Platinum boom on the horizon? Not so fast!

Palladium has been the stand out performer in commodity markets over the past three years – up 160%. Palladium, mainly used in catalytic converters to control emissions from gasoline engines has been supported by a switch away from diesel vehicles and by the introduction of tighter vehicle emissions standards in China and elsewhere in the world.

Investors look to play the price differential

Investors reluctant to follow the bull market in palladium have been looking at alternative ways to bet on increasing emissions standards. The other main metal used in catalytic converters is platinum. Platinum demand has been under pressure since 2015 following the Volkswagen diesel-engine emissions cheating scandal in the US.

Platinum is extremely cheap  compared with palladium. Platinum prices have declined by 17% over the past three years while the platinum/palladium ratio has declined to its lowest level since 2001.

Chart 1: Platinum/palladium ratio

However, that of course doesn’t mean the ratio has to correct through higher platinum prices. Lower palladium prices and/or a combination of the two works just as well.

Switch to platinum will take time

Some investors it seems are backing the former. Holdings in platinum-backed ETFs have surged by 15% this year to reach a 4 year high as investors bet that carmakers will start to use the metal in petrol car catalysts.

But according to the car industry a substitution towards diesel is far from being a done deal. Rahul Mital, global technical specialist at General Motors suggested at a London Bullion Market Association meeting late last year that it would take some time to switch and even then the price benefits don’t necessarily warrant it:

“Any time you want to make a substitution like that, it is at least 18 months to a two-year cycle if we’re going to switch. We have to be careful that by the time we do all that.”

According to the World Platinum Investment Council (WPIC) a 5% substitution would mean a 14% increase in platinum demand from the automotive demand segment. However, given that catalyst demand is roughly half as important to platinum demand as it is for palladium (40% vs 79%) it may take a large switch to have a material impact on overall platinum demand.

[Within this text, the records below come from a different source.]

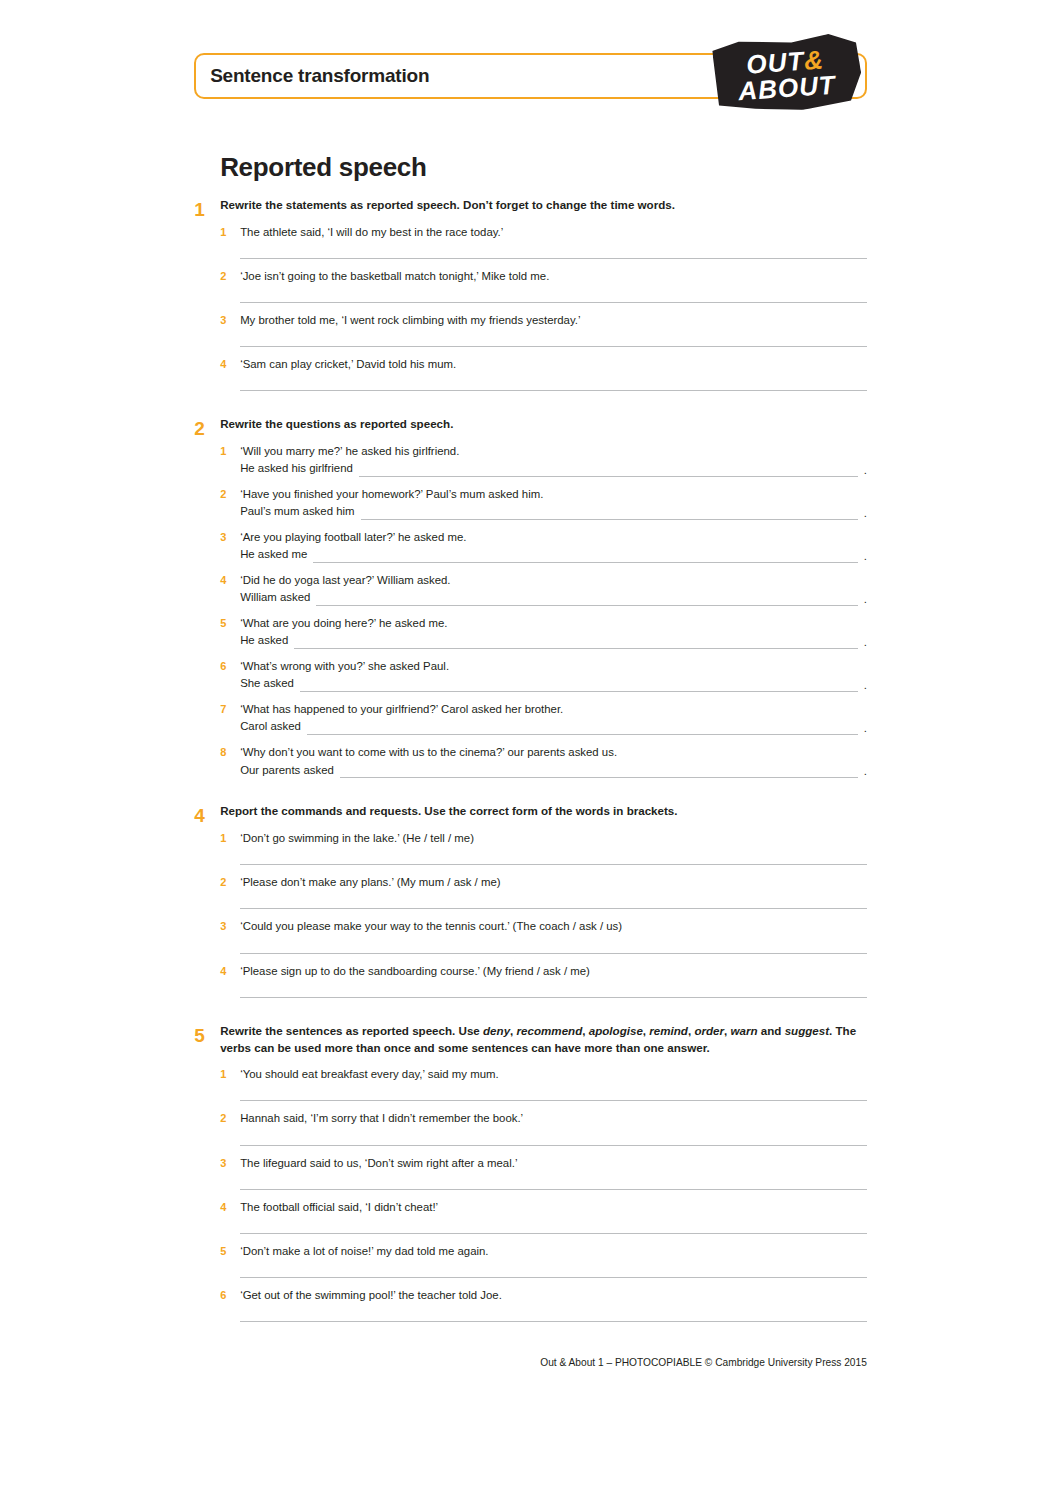Sentence transformation
OUT&
ABOUT
Reported speech
1
Rewrite the statements as reported speech. Don’t forget to change the time words.
1
The athlete said, ‘I will do my best in the race today.’
2
‘Joe isn’t going to the basketball match tonight,’ Mike told me.
3
My brother told me, ‘I went rock climbing with my friends yesterday.’
4
‘Sam can play cricket,’ David told his mum.
2
Rewrite the questions as reported speech.
1
‘Will you marry me?’ he asked his girlfriend.
He asked his girlfriend .
2
‘Have you finished your homework?’ Paul’s mum asked him.
Paul’s mum asked him .
3
‘Are you playing football later?’ he asked me.
He asked me .
4
‘Did he do yoga last year?’ William asked.
William asked .
5
‘What are you doing here?’ he asked me.
He asked .
6
‘What’s wrong with you?’ she asked Paul.
She asked .
7
‘What has happened to your girlfriend?’ Carol asked her brother.
Carol asked .
8
‘Why don’t you want to come with us to the cinema?’ our parents asked us.
Our parents asked .
4
Report the commands and requests. Use the correct form of the words in brackets.
1
‘Don’t go swimming in the lake.’ (He / tell / me)
2
‘Please don’t make any plans.’ (My mum / ask / me)
3
‘Could you please make your way to the tennis court.’ (The coach / ask / us)
4
‘Please sign up to do the sandboarding course.’ (My friend / ask / me)
5
Rewrite the sentences as reported speech. Use deny, recommend, apologise, remind, order, warn and suggest. The verbs can be used more than once and some sentences can have more than one answer.
1
‘You should eat breakfast every day,’ said my mum.
2
Hannah said, ‘I’m sorry that I didn’t remember the book.’
3
The lifeguard said to us, ‘Don’t swim right after a meal.’
4
The football official said, ‘I didn’t cheat!’
5
‘Don’t make a lot of noise!’ my dad told me again.
6
‘Get out of the swimming pool!’ the teacher told Joe.
Out & About 1 – PHOTOCOPIABLE © Cambridge University Press 2015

Chart 2: End market demand

Fog of uncertainty

The car industry is battling declining sales in China and other markets. If auto-sales growth really does fall off a cliff (perhaps if a global recession hits) then demand for both palladium and platinum decline.

Chart 3: Annual growth in car sales in China

The car industry is facing increasing demands to invest in electric vehicle capability to head off the perceived threat from Tesla and others who have a head start. Is now really the time that they will be tinkering with the amount of metal in their catalytic converters?

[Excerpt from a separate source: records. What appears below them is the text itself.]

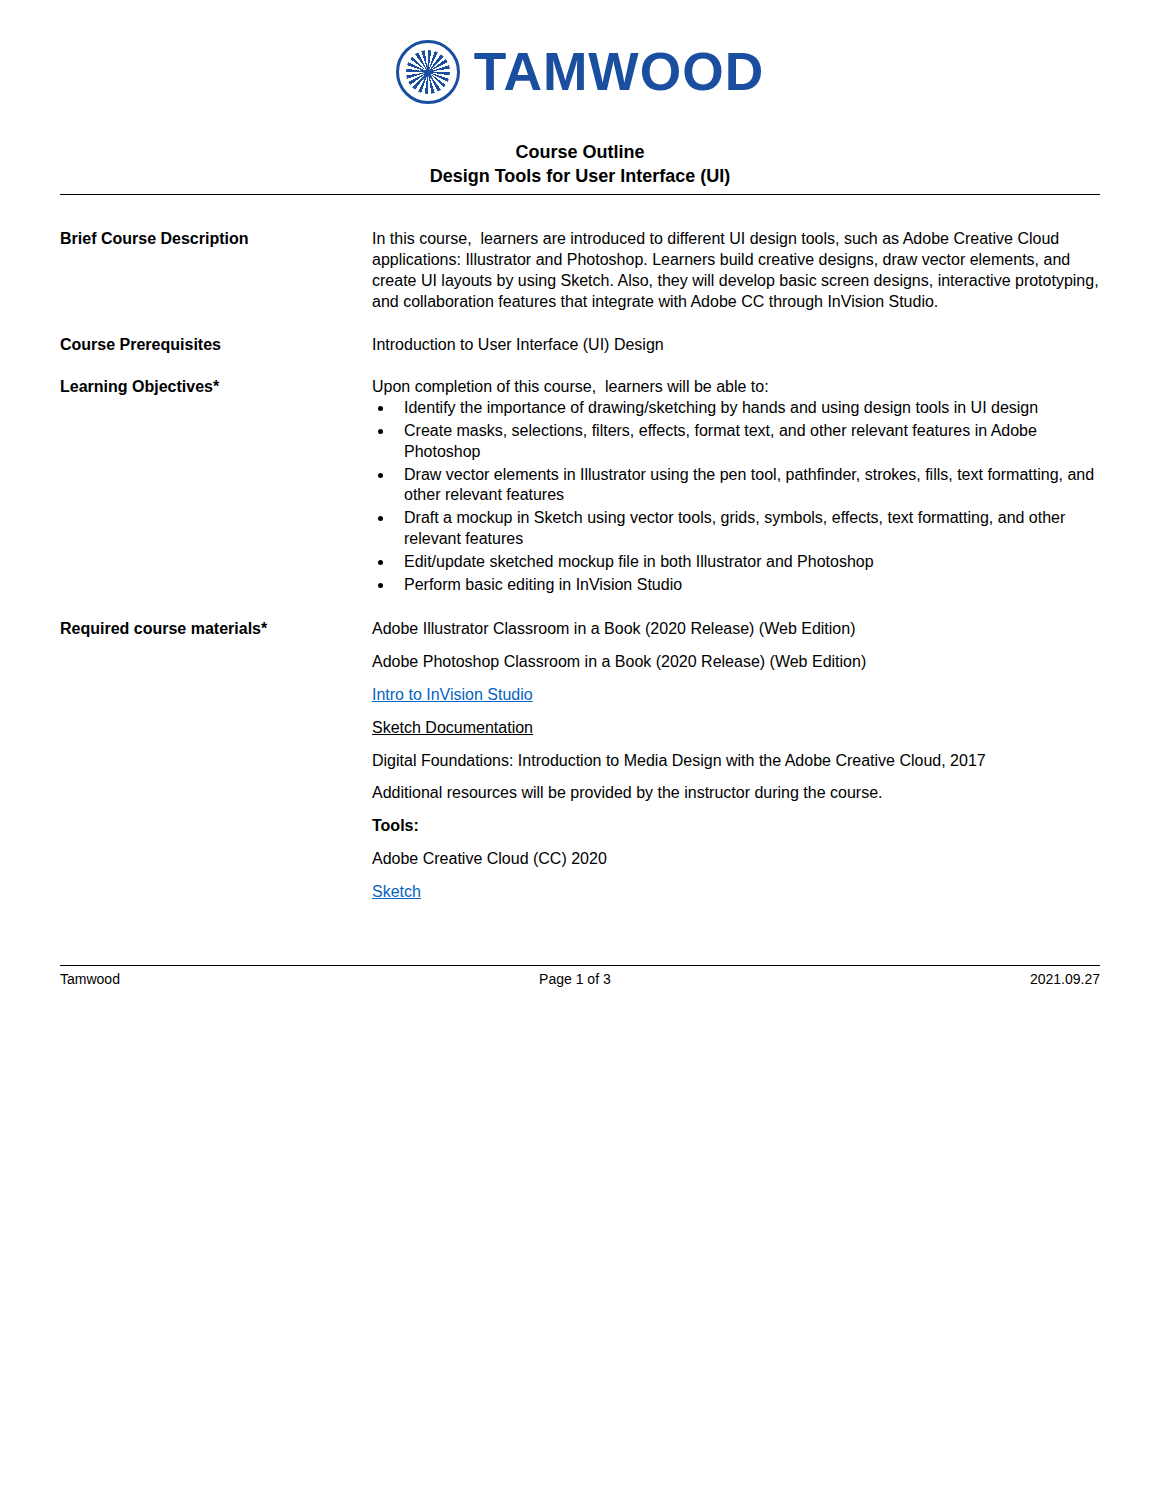TAMWOOD
Course Outline
Design Tools for User Interface (UI)
| Brief Course Description | In this course, learners are introduced to different UI design tools, such as Adobe Creative Cloud applications: Illustrator and Photoshop. Learners build creative designs, draw vector elements, and create UI layouts by using Sketch. Also, they will develop basic screen designs, interactive prototyping, and collaboration features that integrate with Adobe CC through InVision Studio. |
| Course Prerequisites | Introduction to User Interface (UI) Design |
| Learning Objectives* | Upon completion of this course, learners will be able to: Identify the importance of drawing/sketching by hands and using design tools in UI design Create masks, selections, filters, effects, format text, and other relevant features in Adobe Photoshop Draw vector elements in Illustrator using the pen tool, pathfinder, strokes, fills, text formatting, and other relevant features Draft a mockup in Sketch using vector tools, grids, symbols, effects, text formatting, and other relevant features Edit/update sketched mockup file in both Illustrator and Photoshop Perform basic editing in InVision Studio |
| Required course materials* | Adobe Illustrator Classroom in a Book (2020 Release) (Web Edition) Adobe Photoshop Classroom in a Book (2020 Release) (Web Edition) Intro to InVision Studio Sketch Documentation Digital Foundations: Introduction to Media Design with the Adobe Creative Cloud, 2017 Additional resources will be provided by the instructor during the course. Tools: Adobe Creative Cloud (CC) 2020 Sketch |
Tamwood Page 1 of 3 2021.09.27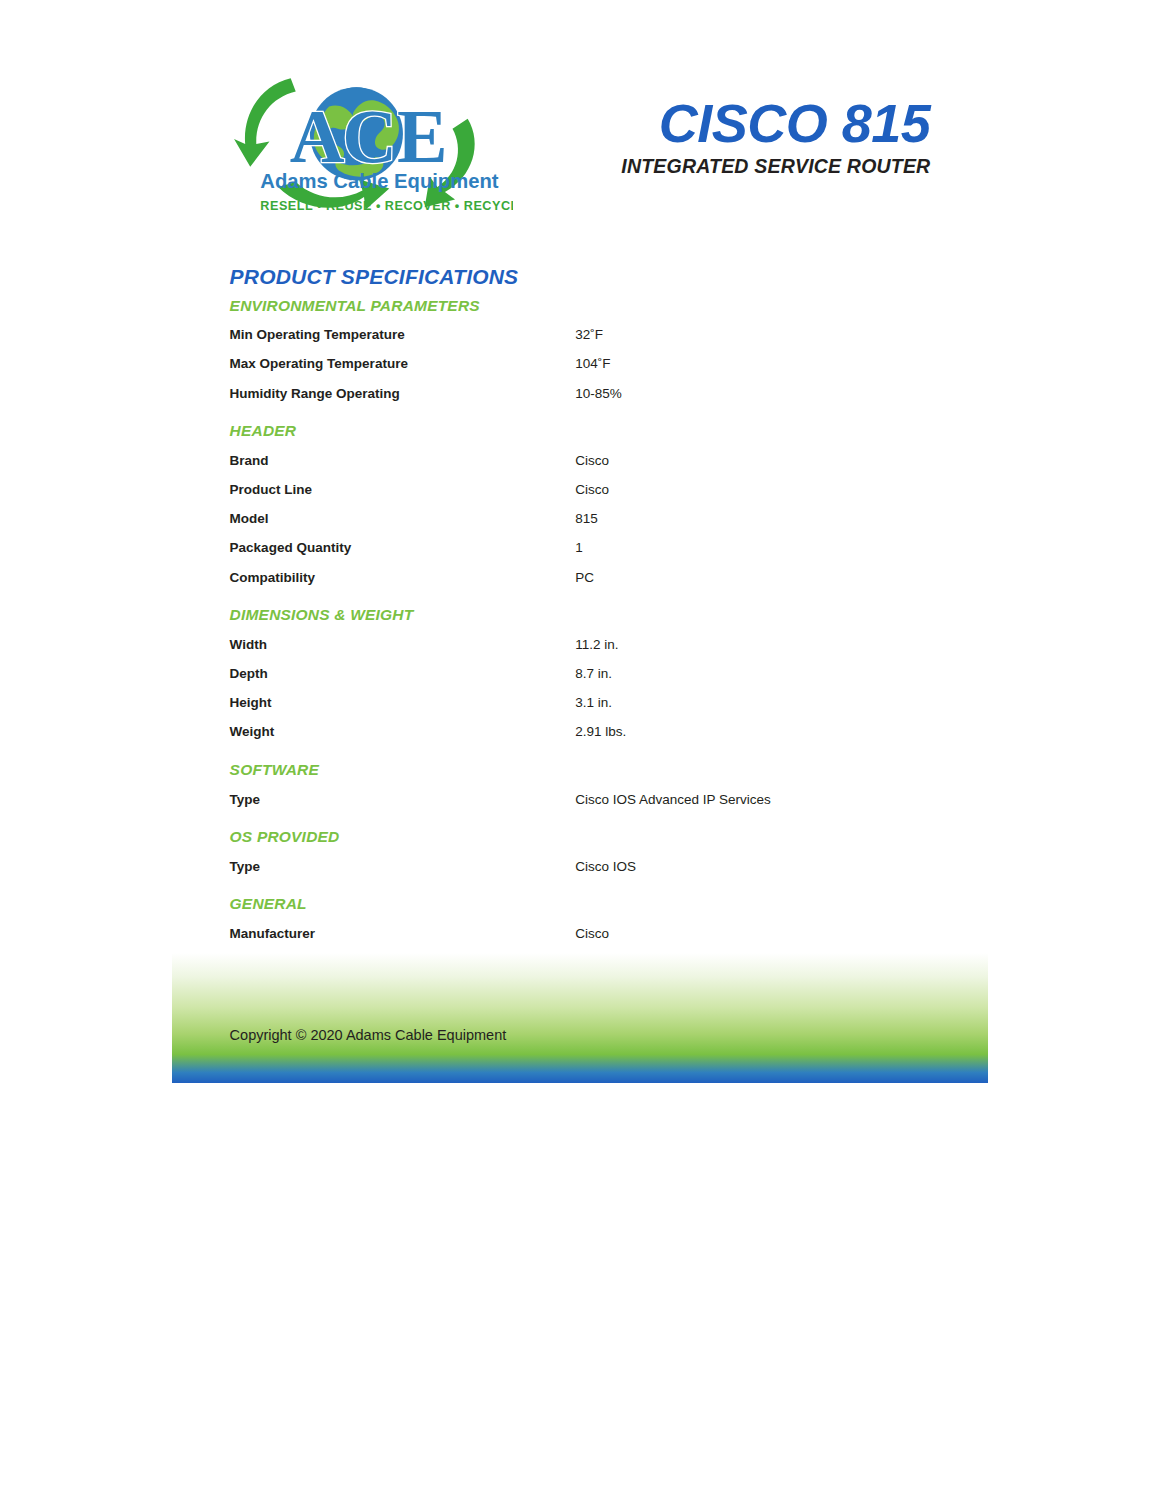A C E Adams Cable Equipment RESELL • REUSE • RECOVER • RECYCLE
CISCO 815
INTEGRATED SERVICE ROUTER
PRODUCT SPECIFICATIONS
ENVIRONMENTAL PARAMETERS
| Min Operating Temperature | 32˚F |
| Max Operating Temperature | 104˚F |
| Humidity Range Operating | 10-85% |
HEADER
| Brand | Cisco |
| Product Line | Cisco |
| Model | 815 |
| Packaged Quantity | 1 |
| Compatibility | PC |
DIMENSIONS & WEIGHT
| Width | 11.2 in. |
| Depth | 8.7 in. |
| Height | 3.1 in. |
| Weight | 2.91 lbs. |
SOFTWARE
| Type | Cisco IOS Advanced IP Services |
OS PROVIDED
| Type | Cisco IOS |
GENERAL
| Manufacturer | Cisco |
Copyright © 2020 Adams Cable Equipment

History is also not on the side of price booms in metals thought essential continuing indefinitely. Just look at the price of cobalt over the past year and rhodium a decade ago.

Related article: What lessons does rhodium have for commodity investors?

Constrained supply after one-off boost

A new report by the WPIC predicts that platinum mine-level output will rise by 6% increase in 2019 to 6.46 million ounces on top of a 3% boost to recycling. The WPIC said supply growth would come mainly from the release of material stockpiled by mines and smelters in South Africa (responsible for 70% of global mined output) during upgrades and maintenance over 2017 and 2018. If this occurs it will clearly be a one-off boost to supply.

More generally platinum output from South Africa is frequently disrupted by power cuts, strikes and unrest. There seems little chance of that changing. More than 60% of South Africa’s platinum mining industry is loss-making or marginal according to Minerals Council South Africa. Labour costs have been increasing faster than inflation, whilst revenue from metal sales has been declining due to low platinum prices.

Chart 4: Forecast change in platinum supply

An industrial metal but a precious one too

Both platinum and palladium have their uses in applications other than catalytic converters. Jewellery for one but they are also held by investors as a ‘beta’ version of more commonly held precious metals like gold and silver. If gold prices come under pressure (perhaps because of reduced geopolitical tensions, lower inflation expectations and / or higher bond yields) then investor demand for palladium and platinum will also suffer.

Unlike gold and to a lesser extent silver, the PGMs suffer from poor liquidity and an opaque market. The PGM group of metals (palladium, platinum, rhodium and others) are very small markets relative to gold or indeed even silver. This means that prices can go from being an investors best friend to their worst enemy in the blink of an eye.

Related article: Platinum prices: The top 10 most important drivers

Platinum prices have been on a downward trend since 2011 frequently coming up against trend line resistance along the way. Since August prices have attempted to push up towards the trend line again (rising $100 per oz to reach $875 per oz) before failing to push past in in late February and then retracing half of that run-up in just a few days.

Chart 5: Platinum prices

Although speculators have recently turned net long it is going to take a break of this trend-line combined with confirmation of car-makers intent to seriously switch towards platinum for investors to run platinum higher.